2. This wonderful medicine is good not only for yourself hut for other people. That's a strange thing, isn't it? Suppose you are ill, and so is the little boy next door. You take a dose of medicine and it makes you better, but you don't expect it to make little Master Next-Door well too. Now, the extraordinary thing about the bottle labeled “merry heart” is that if you take it, it makes you well, and ever so many other people besides. It's a sort of infectious medicine. If you have it other people can't help catching it from you. And that is what makes a merry heart so valuable, for a merry heart means happiness, and happiness is one of the most precious things in the world more precious than silver or gold, or diamonds, or rubies. The whole world is seeking it, but money can't buy it. There are rich people who are very, very poor because they haven't got it, and there are poor people who are very, very rich because it is theirs.

Isn't it rather fine to think that you can give other people one of the most precious things in the world? Yes, you can; for the merry heart is always a kind heart and a generous heart. It forgets about itself and thinks of others. It tries to share its happiness, and, strangely enough, the more happiness it tries to give away, the more it seems to have for itself. Just try the experiment, and see if that is not true.

3. I said that we could not buy a merry heart. Where then shall we get it? For of course we all want it now that we know how tremendously nice it is. What do we do if we want ordinary medicine? We mix up something for ourselves, or we ask the doctor to give us a special dose. Well, that is just how we must set about getting a merry heart. We can either make it for ourselves or we can ask the Good Physician to give it to us. The first kind of merry heart isn't at all a bad kind, but the second is far and away better. The first we can make by mixing together cheerfulness and determination. If we drink that mixture daily, we shall not do badly; for there is no doubt that if we make up our minds to be cheerful we can be cheerful. Just pull up the corners of your mouth, and make up your mind to smile whatever happens, and you will be astonished at the result.

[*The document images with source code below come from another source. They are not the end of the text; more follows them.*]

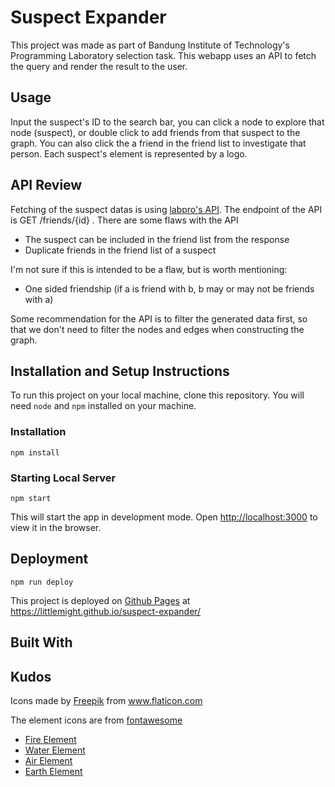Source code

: # Suspect Expander

This project was made as part of Bandung Institute of Technology's Programming Laboratory selection task. This webapp uses an API to fetch the query and render the result to the user.

## Usage

Input the suspect's ID to the search bar, you can click a node to explore that node (suspect), or double click to add friends from that suspect to the graph. You can also click the a friend in the friend list to investigate that person.
Each suspect's element is represented by a logo.

## API Review

Fetching of the suspect datas is using [labpro's API](https://avatar.labpro.dev). The endpoint of the API is GET /friends/{id}
. There are some flaws with the API

- The suspect can be included in the friend list from the response
- Duplicate friends in the friend list of a suspect

I'm not sure if this is intended to be a flaw, but is worth mentioning:

- One sided friendship (if a is friend with b, b may or may not be friends with a)

Some recommendation for the API is to filter the generated data first, so that we don't need to filter the nodes and edges when constructing the graph.

## Installation and Setup Instructions

To run this project on your local machine, clone this repository. You will need <code>node</code> and <code>npm</code> installed on your machine.

### Installation

`npm install`

### Starting Local Server

`npm start`

This will start the app in development mode. Open [http://localhost:3000](http://localhost:3000) to view it in the browser.

## Deployment

`npm run deploy`

This project is deployed on [Github Pages](https://pages.github.com/) at https://littlemight.github.io/suspect-expander/

## Built With

## Kudos

Icons made by <a href="https://www.flaticon.com/authors/freepik" title="Freepik">Freepik</a> from <a href="https://www.flaticon.com/" title="Flaticon"> www.flaticon.com</a>

The element icons are from [fontawesome](https://fontawesome.com/)

- [Fire Element](https://fontawesome.com/icons/fire?style=solid)
- [Water Element](https://fontawesome.com/icons/tint?style=solid)
- [Air Element](https://fontawesome.com/icons/wind?style=solid)
- [Earth Element](https://fontawesome.com/icons/mountain?style=solid)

Ah! but the second kind is even better and surer,

for it is given us by Christ Himself; and because it is His it can never fail. The drawback of the first kind is that it is apt to fail just when we want it most. But the merry heart which Christ gives us for the asking will never fail, for it is made up of love, and hope, and trust in Him. If we have that kind of merry heart nothing can harm us. We shall keep it safe through all life's sorrows and dangers, till we lay it at last at the feet of Him who gave it to us.